If anyone on Earth can claim to be a cyberspace celebrity, it is Philip
Zimmermann, a soft-spoken data security consultant from Boulder, Colo. Every
day, he is discussed on the Internet and computer bulletin boards in nearly 200
countries and is deluged with E-mail that treats him as a hero, a villain or a
victim.




   This week, the Electronic Frontier Foundation, a cyberspace civil liberties
organization, will give Zimmermann a prestigious Pioneer Award, for helping
protect citizens' privacy by creating a powerful encryption program called
``Pretty Good Privacy'' (PGP) and making it available for free. It has been a
boon to those seeking to protect their E-mail and commercial transactions and,
in some notable cases abroad, shielding communications by human-rights groups
and dissidents in repressive countries.




   But law enforcement and intelligence officials have a different view of
Zimmermann's achievement. He is being investigated for possible violation of
federal arms-export laws because his ``cryptography for the masses'' has slipped
out of America. ``The ability of just about everybody to encrypt their messages
is rapidly outrunning our ability to decode them,'' worries a U.S. intelligence
official. ``It's a lot harder to eavesdrop on a worldwide web than it is to tap
a cable.'' Echoes James Kallstrom, assistant director in charge of the FBI's New
York office: ``We need balanced public policy because it has unbelievable
ramifications for business and law enforcement.''




   ``STRENGTHEN DEMOCRACY.'' There is no coherent policy, and Zimmermann could
end up paying for that. He says he feared for Americans' privacy rights and
decided to give away PGP in 1991 because Congress was considering banning it.
(No law ever passed.) He says he gave the program to friends, asking them to
distribute it only in the United States: ``I wanted to strengthen democracy, to
ensure that Americans could continue to protect their privacy.''




   But the encryption program ended up on the Internet and has been downloaded
by countless foreigners. So a grand jury in San Jose, Calif., has been gathering
evidence since 1993, pondering whether to indict Zimmermann for violating a
federal weapons-export law--a charge that carries a presumptive
three-to-five-year sentence and a maximum $1 million fine. The investigation is
being led by Silicon Valley Assistant U.S. Attorney William P. Keane; a grand
jury indictment must be authorized by the Justice Department in Washington.




   Zimmermann's woes raise big questions. Can machine-age law be applied fairly
to rapidly developing technology? Is putting software on a computer the same as
exporting it? Is he being strung out in a Kafkaesque nightmare as a warning to
others?
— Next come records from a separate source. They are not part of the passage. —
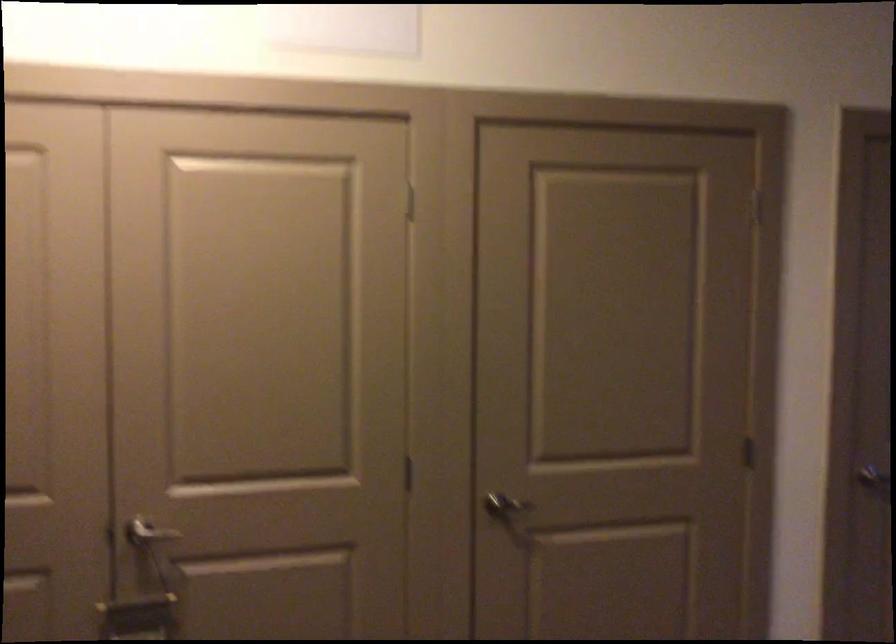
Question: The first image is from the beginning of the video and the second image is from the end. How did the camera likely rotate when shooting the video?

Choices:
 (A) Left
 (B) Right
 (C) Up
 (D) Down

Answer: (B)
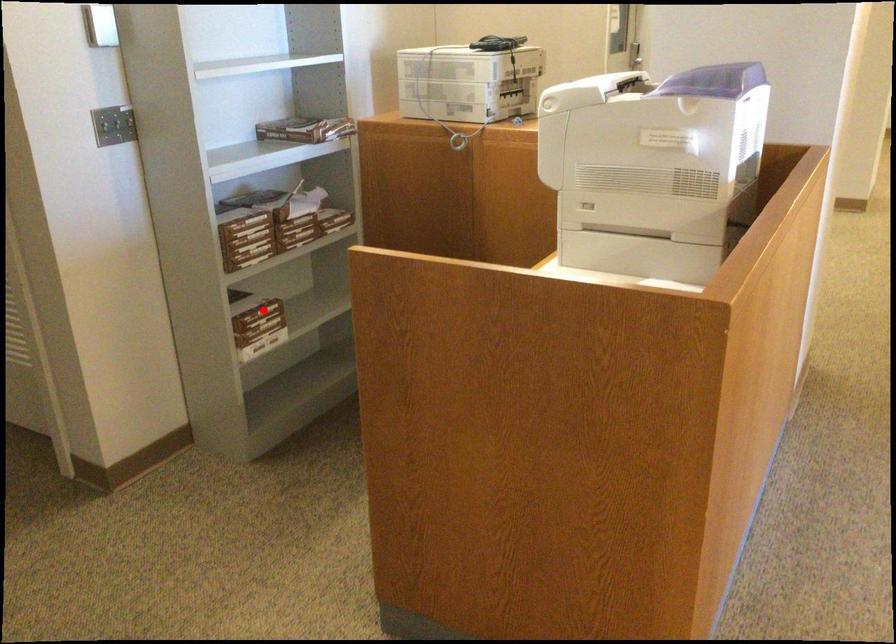
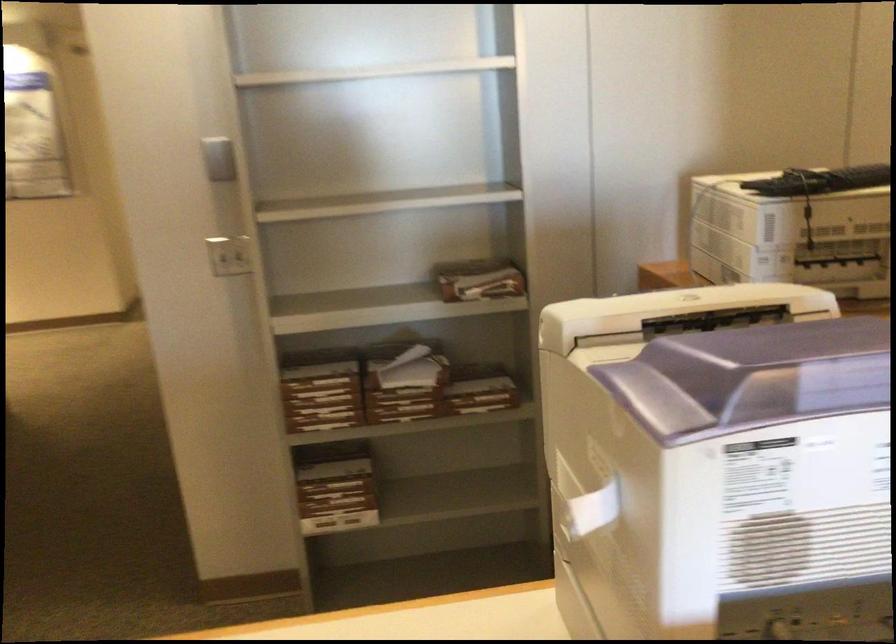
Question: A red point is marked in image1. In image2, is the corresponding 3D point closer to the camera or farther? Reply with the corresponding letter.

Choices:
 (A) The corresponding 3D point is closer.
 (B) The corresponding 3D point is farther.

Answer: (A)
Some intelligence officials concede that it's too late to keep
cryptography from spreading and say that intimidating distributors is the only
way they can hope to deter code makers.




   Beyond those issues, the case is saturated with irony. Powerful crypto is
already widely available on Internet-accessible computers. An MIT Internet site
distributes PGP, for example, as does a forum on the CompuServe commercial
service. The latter--easily reached via phone lines from Europe and
Asia--carries this impotent disclaimer: IF YOU ARE NOT A CITIZEN OF THE UNITED
STATES, DO NOT DOWNLOAD THIS FILE. Oddest of all, it is perfectly legal for a
foreign bad guy to buy books containing encryption codes and type them into a
computer.


OOPS!


If Zimmermann is indicted as an alleged arms merchant because his cryptography
ended up in foreign hands, then somebody in the U.S. government probably should
be prosecuted, too. In 1993, the National Institute of Standards and Technology
(NIST) inadvertently placed DES, a strong encryption program, on one of its
Internet-linked computers. Word spread quickly in cyberspace, and a U.S. NEWS
reporter easily found a file copy on a computer in Finland. A NIST spokesman
sheepishly admitted that the accidental crypto ``export'' was a mistaken attempt
to help U.S. computer users strengthen their security.




   Zimmermann says his motivation was also security-minded. It isn't comforting
to him, though, that he might be hanging his Pioneer Award in a prison cell.